As if he were responding to the letter, Flatto-Sharon told the Post yesterday that he planned to have a round-the-clock satellite news station operating within three months. The tentative name for the station is TV F1, the "F" standing for Flatto. He said he was currently raising money to finance the project, and was working with Israel's Channel 10 television and Ghislain Allon, who created the French Jewish TV station, TFJ (Television Juive de France), eight years ago.
"Alors, what I want to do is English satellite TV in all the world," Flatto Sharon told the Post in his distinctive French accent. "In our country, we have had success in many things. But in the media we are a total failure. I want to do something that will be an Israeli Al-Jazeera, and I'm sure it will be good for the state."
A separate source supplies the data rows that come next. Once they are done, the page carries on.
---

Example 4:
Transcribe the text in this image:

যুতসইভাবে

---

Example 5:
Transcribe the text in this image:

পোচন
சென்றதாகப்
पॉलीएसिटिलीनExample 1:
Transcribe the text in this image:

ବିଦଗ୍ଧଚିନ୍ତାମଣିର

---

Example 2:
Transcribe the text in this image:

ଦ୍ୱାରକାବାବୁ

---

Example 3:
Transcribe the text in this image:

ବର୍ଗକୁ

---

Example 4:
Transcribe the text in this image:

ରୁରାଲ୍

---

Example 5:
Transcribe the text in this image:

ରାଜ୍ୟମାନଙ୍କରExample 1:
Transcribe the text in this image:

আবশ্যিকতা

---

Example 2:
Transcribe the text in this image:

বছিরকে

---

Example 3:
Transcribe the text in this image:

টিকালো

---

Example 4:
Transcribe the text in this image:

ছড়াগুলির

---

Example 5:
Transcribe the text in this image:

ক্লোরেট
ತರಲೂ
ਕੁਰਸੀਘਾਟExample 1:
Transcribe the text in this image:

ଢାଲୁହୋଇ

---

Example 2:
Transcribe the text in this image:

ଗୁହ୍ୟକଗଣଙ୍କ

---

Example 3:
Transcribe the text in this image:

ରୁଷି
Flatto-Sharon aired the common complaint that Al-Jazeera and Hizbullah's Al-Manar TV stations gave Israel a media lesson during the recent Lebanon war. And he gave the example of the deaths at Kana, when inflated figures of the number of fatalities were widely reported and accepted. "A lie is like a drug. It gets into the blood," he said.
Al-Jazeera, the Qatar-based satellite television station, is due to launch its English TV news broadcasts in the fall. Having emerged during the Iraq war as a major media player to compete with CNN and the BBC and almost cornering the market in the Arab world, Al-Jazeera in English will no doubt be a powerful force for Israel to reckon with.
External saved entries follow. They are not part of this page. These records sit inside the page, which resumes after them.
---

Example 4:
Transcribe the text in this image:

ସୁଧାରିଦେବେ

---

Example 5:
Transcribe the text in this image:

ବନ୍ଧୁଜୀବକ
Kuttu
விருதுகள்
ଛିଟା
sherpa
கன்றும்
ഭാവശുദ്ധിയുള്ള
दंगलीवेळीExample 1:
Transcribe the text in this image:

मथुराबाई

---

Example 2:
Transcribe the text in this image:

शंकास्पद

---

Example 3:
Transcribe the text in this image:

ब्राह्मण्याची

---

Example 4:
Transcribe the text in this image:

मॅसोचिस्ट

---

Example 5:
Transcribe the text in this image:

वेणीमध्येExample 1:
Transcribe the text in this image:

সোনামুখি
His chequered past notwithstanding, a private initiative such as Flatto-Sharon's, should it come to pass, might constitute a partial response. And he is far from the first private individual to propose solutions to what is widely recognized by Israel's supporters around the world as a strategic Israeli failure to effectively articulate and press its case to the watching and listening publics.
But however laudible such individual efforts may be, it is official Israel that has the problem. It is to official Israel that the world media turns for responses to events. It is official Israel that so often fails to craft and express the messages about its reality that it wants understood. And it is official Israel that still, insistently, refuses to allocate the strategic thought, and the budget, necessary to so much as fight its corner, much less prevail, in the media ring.
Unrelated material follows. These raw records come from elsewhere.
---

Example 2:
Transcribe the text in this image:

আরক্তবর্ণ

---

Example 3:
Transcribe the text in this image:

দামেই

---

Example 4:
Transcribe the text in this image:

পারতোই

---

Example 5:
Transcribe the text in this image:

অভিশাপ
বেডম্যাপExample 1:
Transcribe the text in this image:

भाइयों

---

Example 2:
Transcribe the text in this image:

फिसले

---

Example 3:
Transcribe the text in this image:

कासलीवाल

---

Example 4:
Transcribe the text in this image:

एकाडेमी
As the Post reported on Friday, the prime minister's new English-language spokesman has been thrust into the media spotlight with but a single colleague by her side. State-controlled IBA television and radio news in English have seen their staff, and their broadcasts, steadily diminished over the years due to misguided budget cuts. Efforts like the one planned by Flatto-Sharon may be admirable, but it is the Israeli government that urgently needs to take up the media challenge.